The Benefits of Flying Solo

May 2015 Op-ed Vocal Local column for the Bridge River Lillooet News

It’s time to say this: people who are in a couple can have some pretty glaring deficits—only the deficits aren’t talked about because our society pushes the couple as the ideal social unit. I wouldn’t even bother with this topic except I’m tired of how single people are treated. Case in point, try being the only single woman at a party full of couples—you can feel like a rogue missile.


Too often singles don’t fare well in the media. Movie plots use tired, convenient tropes about the maladjusted loner. Romantic comedies push the fiction that you’re nobody until you find somebody. Harlequin Romance has made an empire out of selling mate fantasies.
But here’s the skinny from my real life observations. Couples can be terribly boring. As long as they have each other they don’t feel the need to develop themselves. Consequently, they lack many things: how to be comfortable in your own skin; how to manage your shifting emotional terrain; how to open your mind and maintain the value in meeting new people; how to embrace different experience and points of view; and how to connect with, and contribute to, the wider world.
On the psychological terrain, couples often have trouble thriving. Most obvious is the tendency to become controlling and jealous. Over the years I’ve listened to many coupled folk bemoan their mate choice, their spirits dying a thousand tiny deaths as they succumb to their misery. Or, on the other end of the spectrum, the single friends who’ve bought into the madness and spend their lives pining for the unicorn otherwise known as their soul mate.

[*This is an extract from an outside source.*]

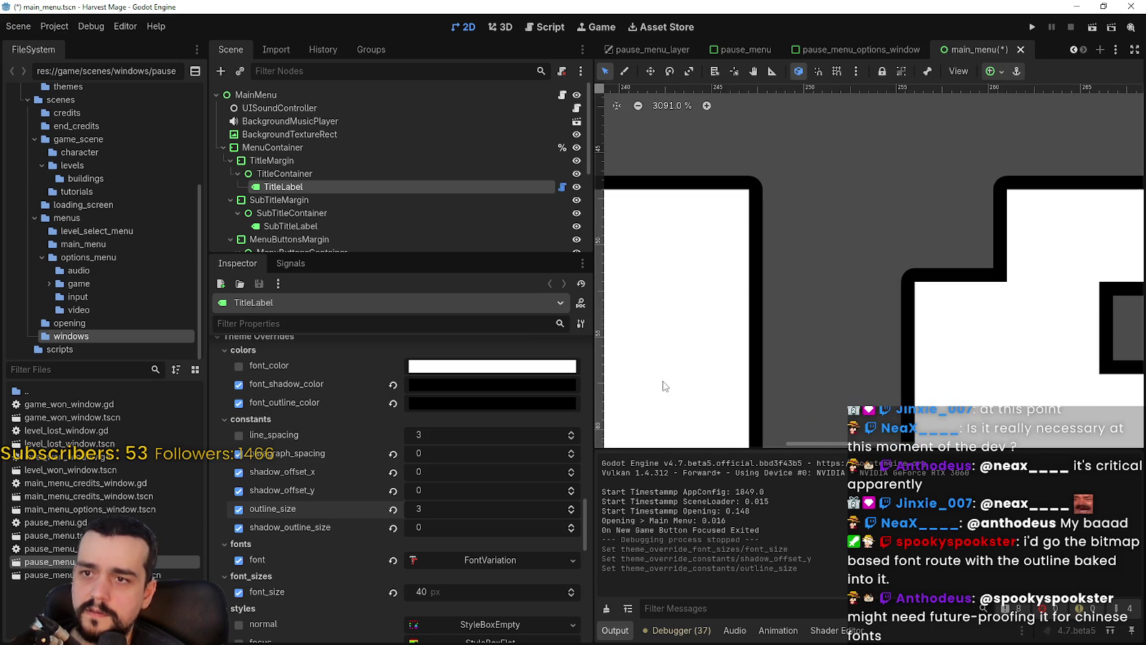
scroll(663, 383, down, 1)
click(570, 507)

Sure, we’re wired for love and physical intimacy, the biological needs are strong. But when people believe the couple is their only option, at what cost? My hat’s off to those who manage to grow and thrive within the couple paradigm, but for those of us who can’t, don’t, or won’t, it’s time we got a bit more respect.
Most of my friends are single, admirable and contributing to society in a myriad of interesting, positive ways. Our sense of belonging and connection is strong. Yes, there can be some lonely hours to get through, but as for me, I’m so content overall I often rub my hands together in glee, like I’m getting away with something.

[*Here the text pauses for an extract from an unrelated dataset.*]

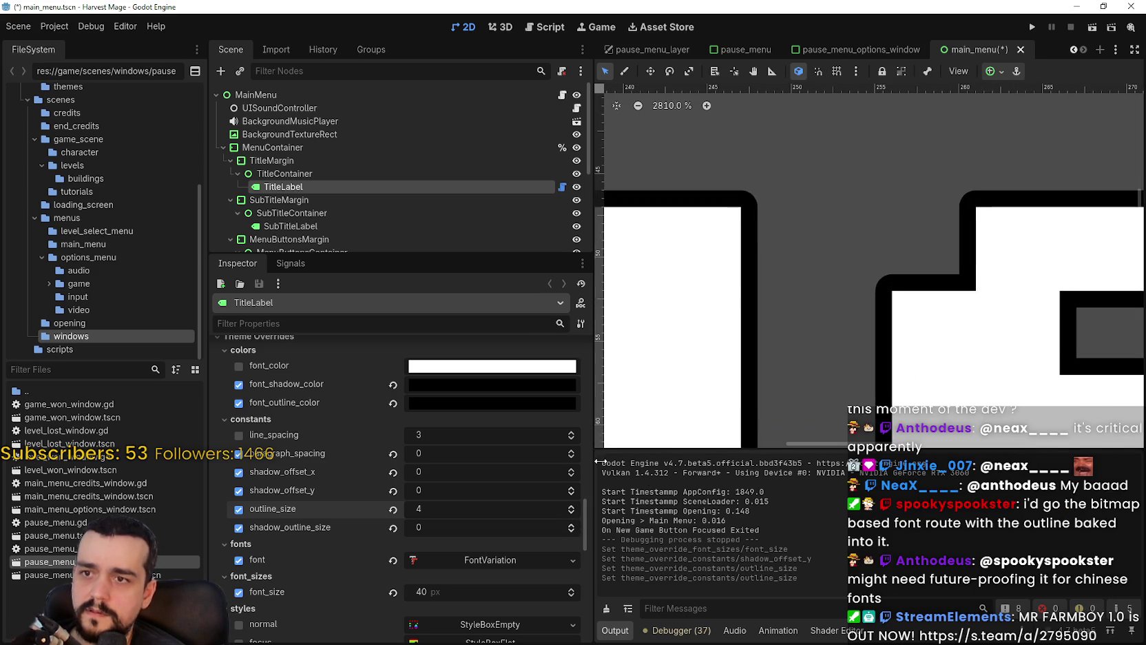
scroll(800, 203, down, 9)
key(ctrl+s)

And I’m not the only one. Singles now make up between 30 and 50 percent of the population in Western cities. While this does, in fact, represent isolation for some, it represents liberation for many others. It’s not a one-size-fits-all world, there’s room for all of us. Diversity—not uniformity—makes for a balanced society. So when you see a single person, please think twice about feeling pity, or wondering who among your single friends you could hook them up with, or the worst, fearing that they want to steal your mate. Instead, try seeing a healthy, happy person who should be valued and appreciated instead.